We didn’t make it to Halls Ledge for lunch, in fact we didn’t even make it to the birch glades. We stopped in a small clearing between fir trees with the warm sun pouring down on us. As the afternoon progressed later, that warm sunlight would melt any snow it touched to mash potatoes. Lunch cheered Isaac up briefly and he started skiing better. Then he fell again and collapsed back into frustration. Tyson and I alternated coaching and coaxing Isaac along.

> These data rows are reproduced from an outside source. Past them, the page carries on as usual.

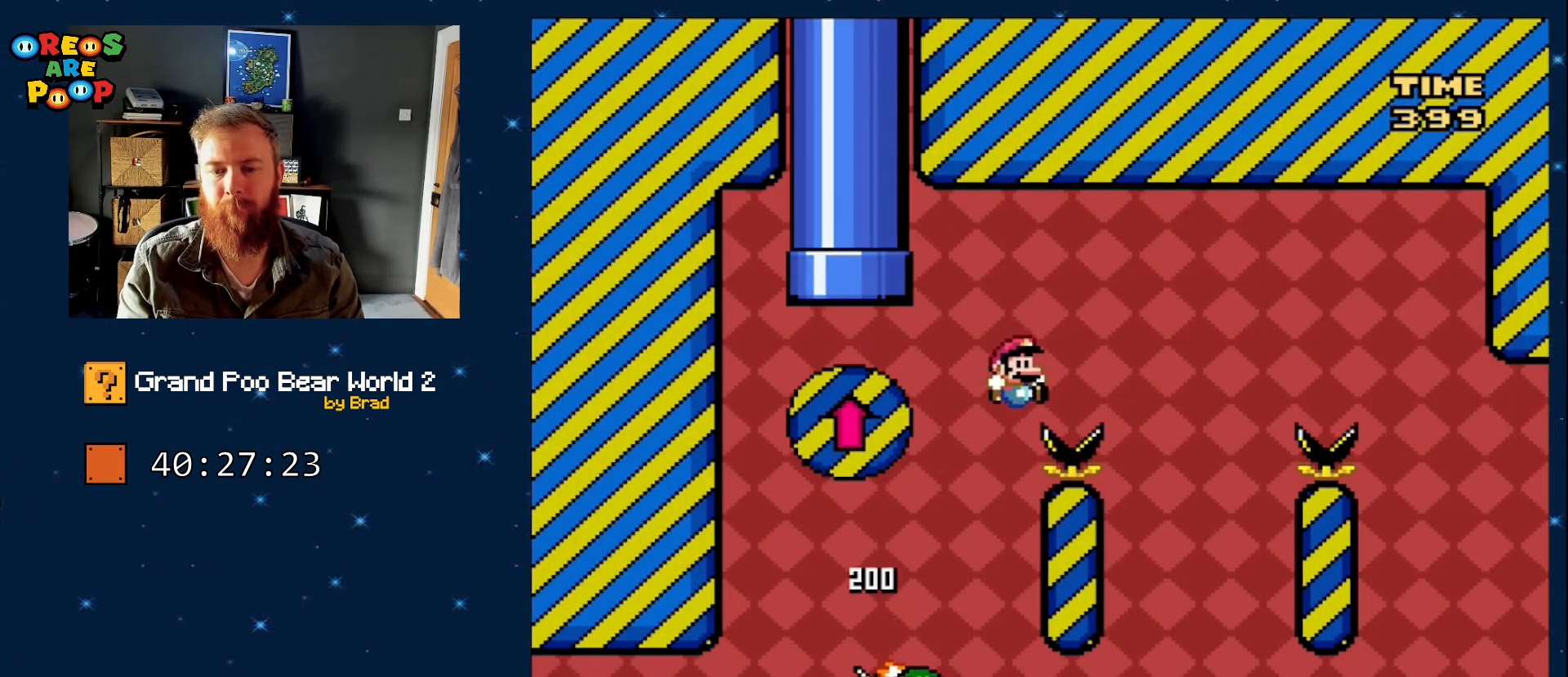
{"buttons": ["B", "Y", "DPAD_RIGHT"], "events": [[133, "DPAD_RIGHT", "up"], [183, "B", "up"], [250, "DPAD_LEFT", "down"], [317, "B", "down"], [417, "DPAD_LEFT", "up"], [500, "DPAD_RIGHT", "down"]]}
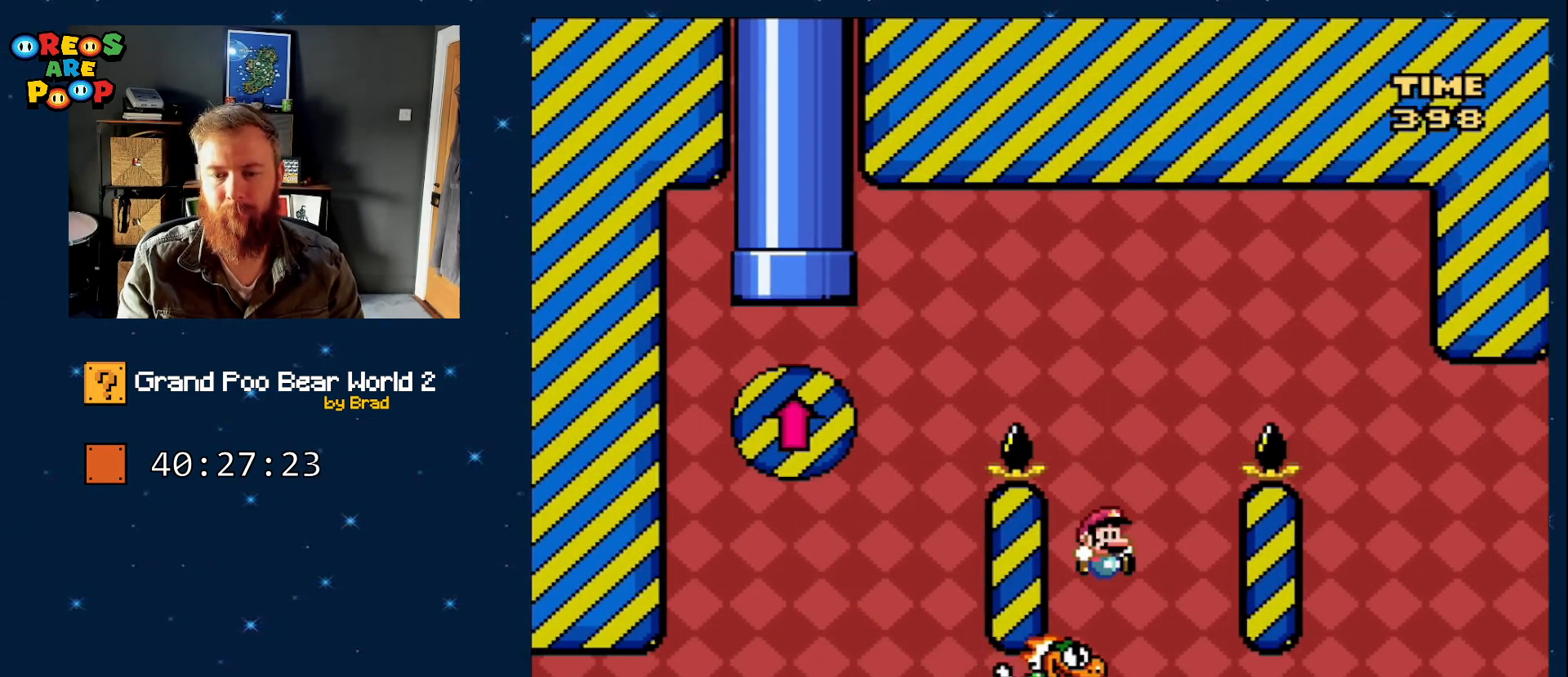
{"buttons": ["B", "Y", "DPAD_RIGHT"], "events": []}
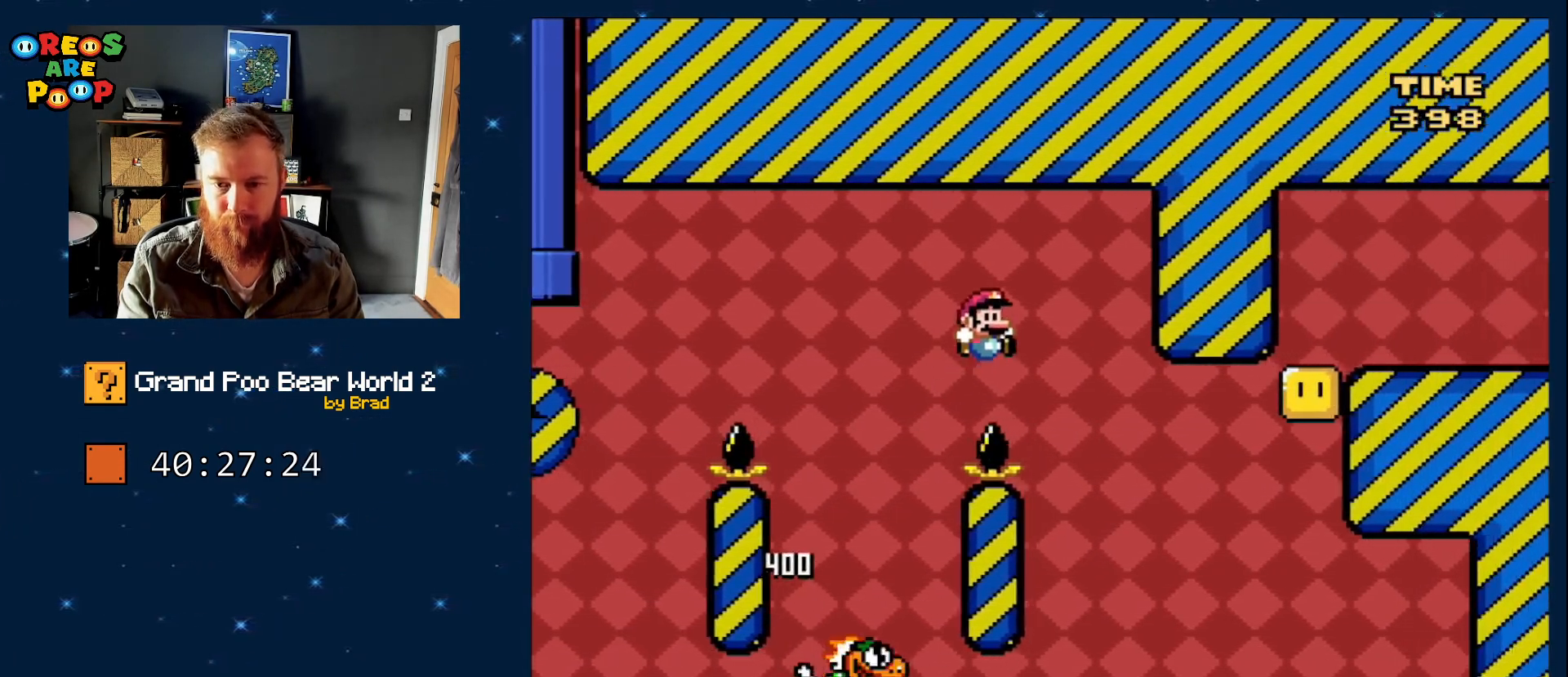
{"buttons": ["B", "Y"], "events": [[50, "B", "up"], [50, "DPAD_RIGHT", "up"], [200, "DPAD_LEFT", "down"], [267, "B", "down"], [383, "DPAD_LEFT", "up"]]}
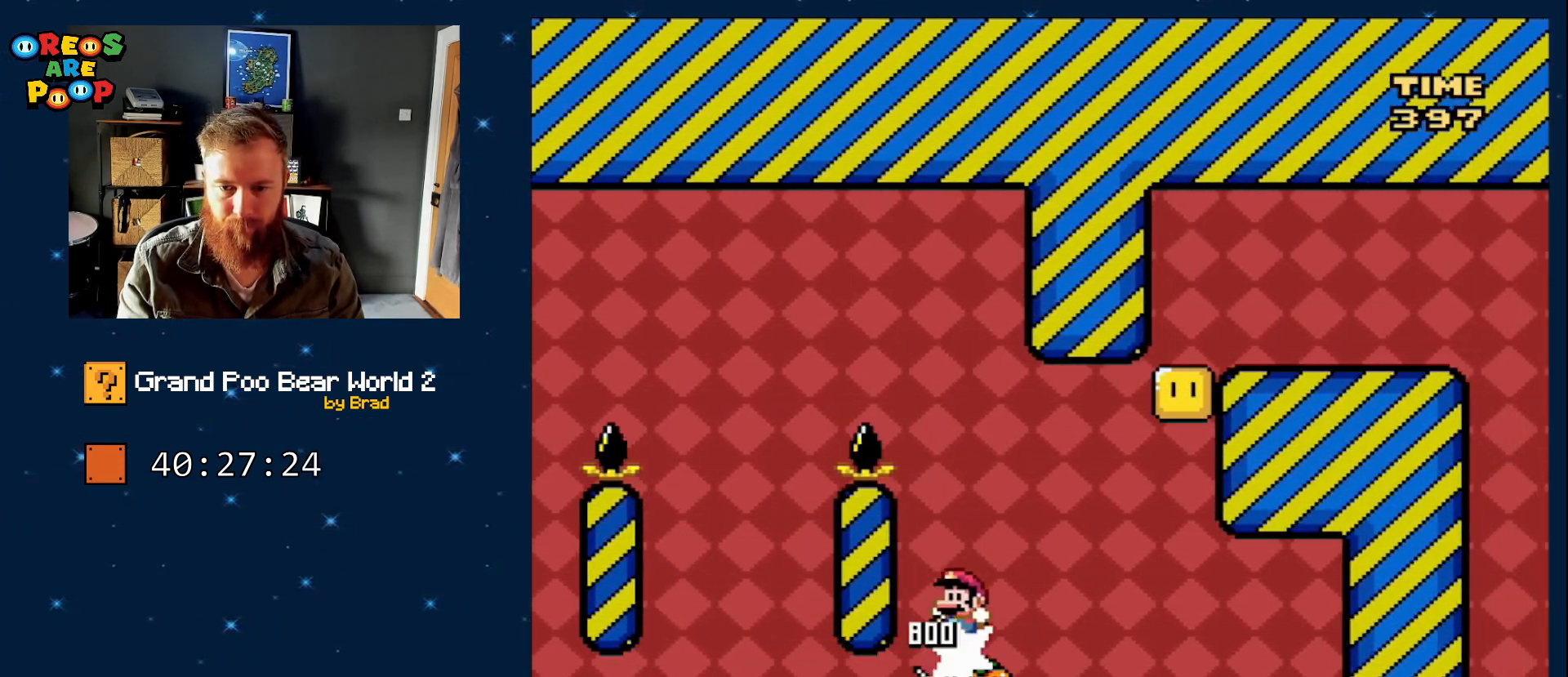
{"buttons": ["B", "Y", "DPAD_RIGHT"], "events": [[67, "B", "up"], [200, "DPAD_RIGHT", "down"], [317, "B", "down"]]}
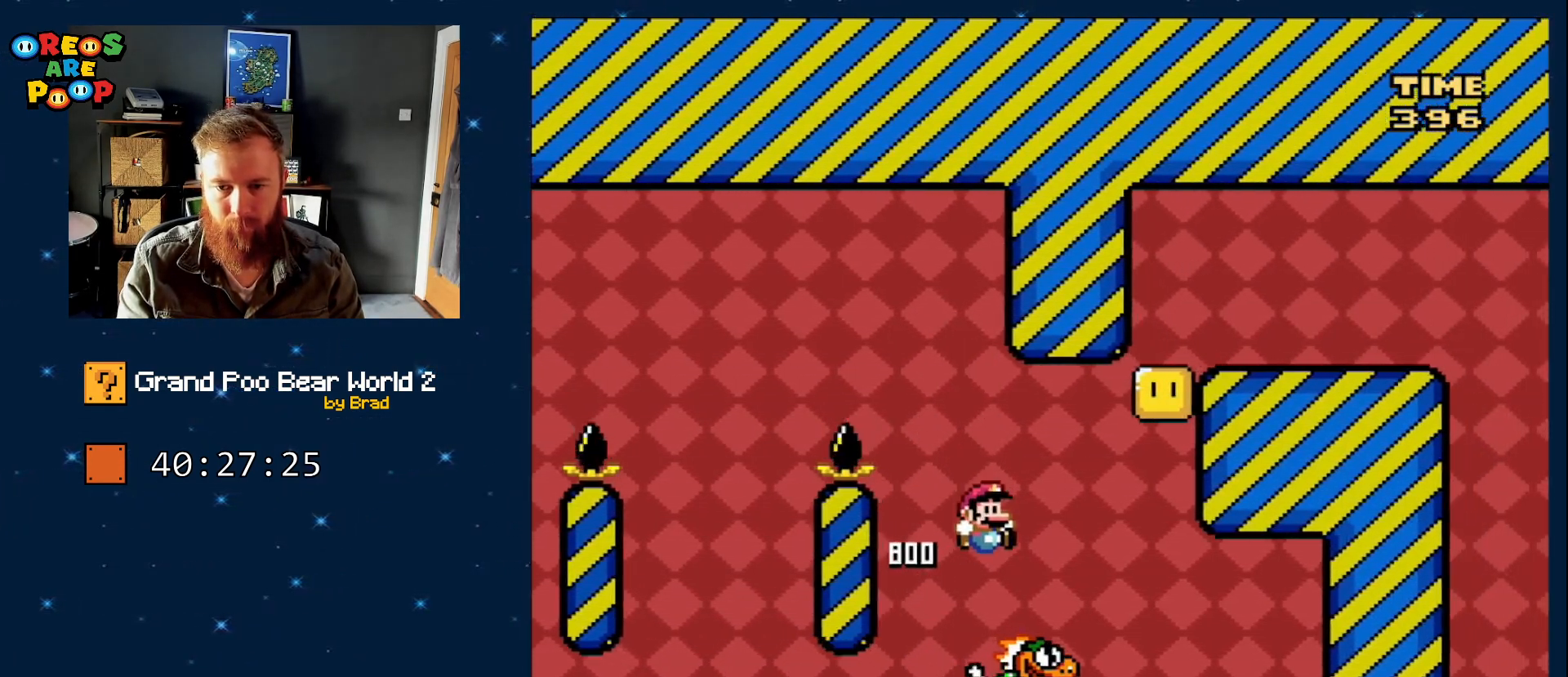
{"buttons": ["B", "Y", "DPAD_LEFT"], "events": [[317, "DPAD_RIGHT", "up"], [367, "B", "up"], [417, "DPAD_LEFT", "down"], [467, "B", "down"]]}
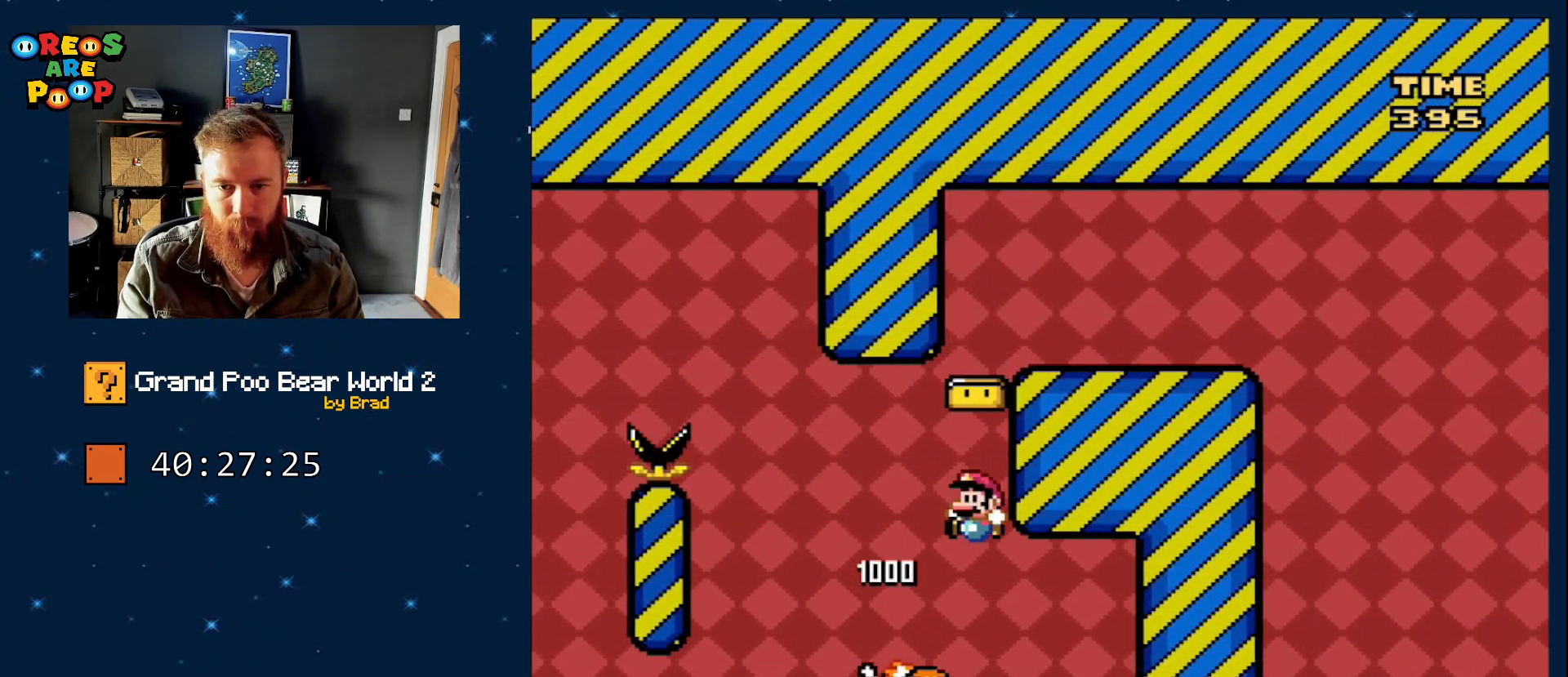
{"buttons": ["B", "Y", "DPAD_RIGHT"], "events": [[83, "DPAD_LEFT", "up"], [133, "DPAD_RIGHT", "down"]]}
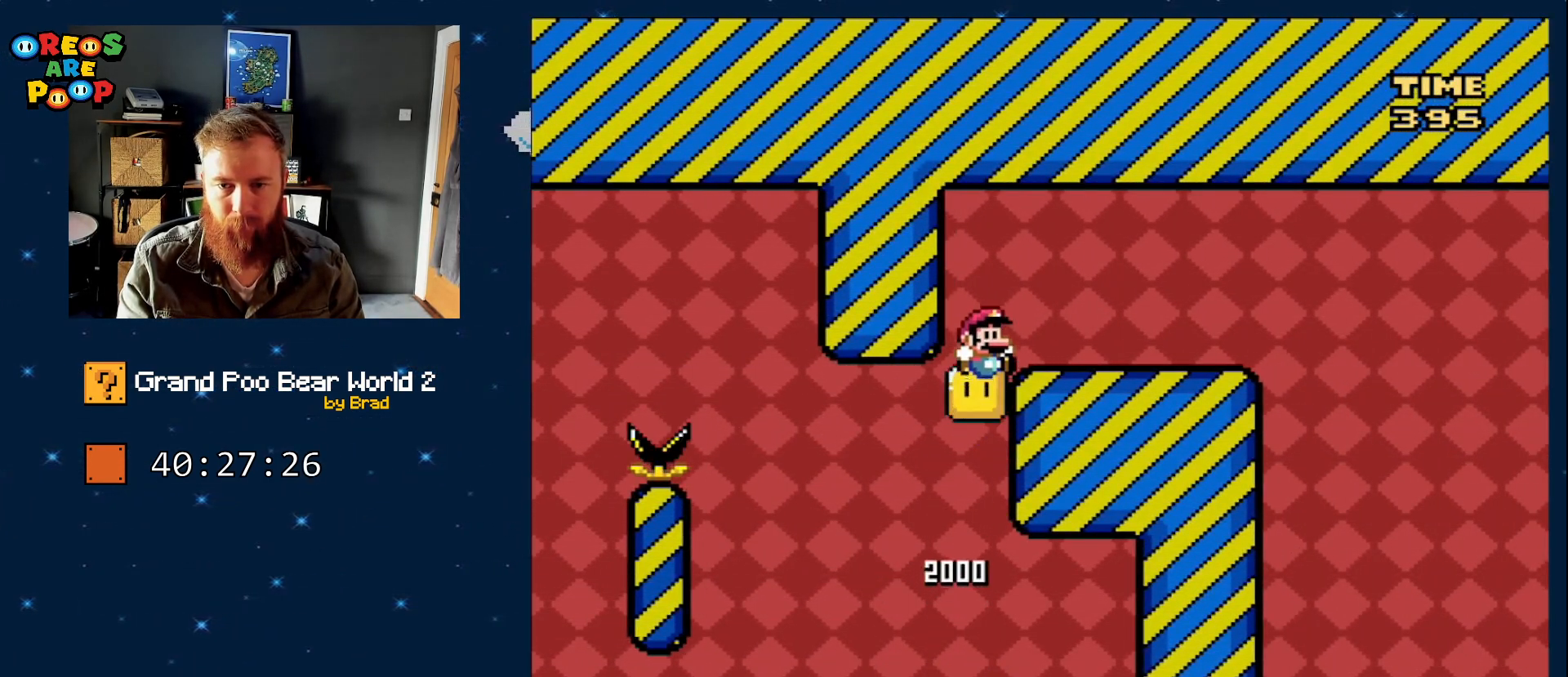
{"buttons": ["X", "DPAD_RIGHT"], "events": [[83, "START", "down"], [350, "B", "up"], [450, "X", "down"], [450, "Y", "up"], [500, "START", "up"]]}
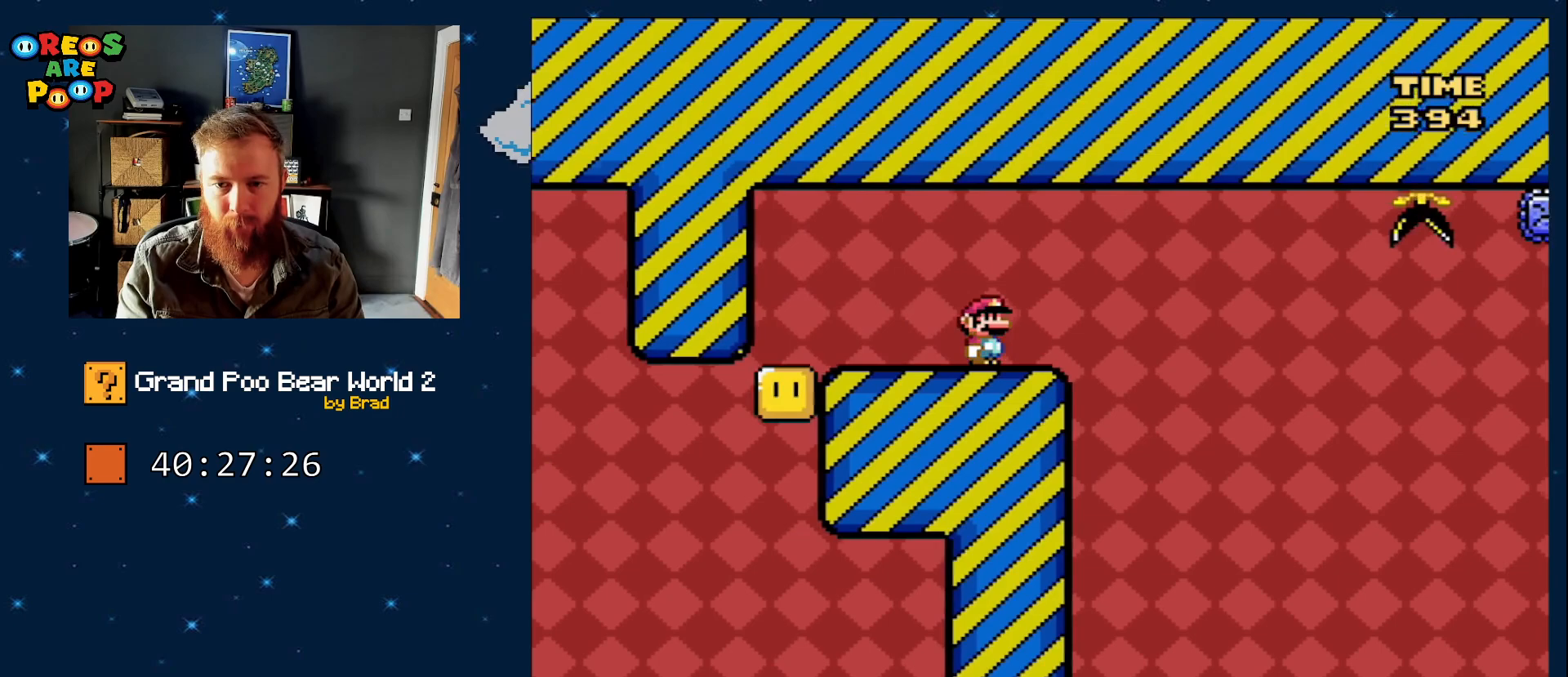
{"buttons": ["X", "DPAD_RIGHT"], "events": [[17, "DPAD_RIGHT", "up"], [50, "DPAD_LEFT", "down"], [233, "DPAD_LEFT", "up"], [383, "DPAD_RIGHT", "down"]]}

When we arrived at the birch glade, Benoît zoomed off enjoying fresh tracks. Some AT skiers passed us full tilt. The first part of the birch glade was still too steep for Isaac, but the second part, that all the AT skiers passed by and left untracked, is a mellow shallow grade. There Isaac tried stepping out of the previous skiers groves and made his own tracks meandering through the wide spaced birches. For the first time that day, I saw him smile.
Isaac’s mood was improving, but now we had a new problem, it was getting late, and Isaac wasn’t going to make the 4 miles out to Dana Place even if we skipped Halls Ledge. Tyson proposed splitting the group. He would ski out with Isaac to the closest road access at Prospect Farm and Benoît and I would hurry off to our car.
When we met the Jackson ski touring trails, we discovered they weren’t groomed. Skiers earlier in the day had carved parallel deep furrows the width of the trail. Now that Benoît and I were going full speed, we got to experience the challenging nature of the snow. The storm on Wednesday had dropped lots of powder, but with howling winds. Those winds blew it into a thick Styrofoam slab. Once my skis were in someone else’s track, it was hard to get out. Skiing untracked slow, I went slower, by my cross country skis could hardly turn. We took our fare share of falls on the way out, some of them accidental and some on purpose. I remember one T trail intersection in particular where, as I approached, I was thinking “What’s my plan?” I needed to figure out how to stop or turn. I scanned each nook of the intersection for some terrain feature I could use, but the trees kept wizzing by and I was still stuck at “What’s my plan?” Finally I entered the intersection, concluded “No plan,” and sat down in a spray of snow. Benoît sat down gracefully before entering the intersection.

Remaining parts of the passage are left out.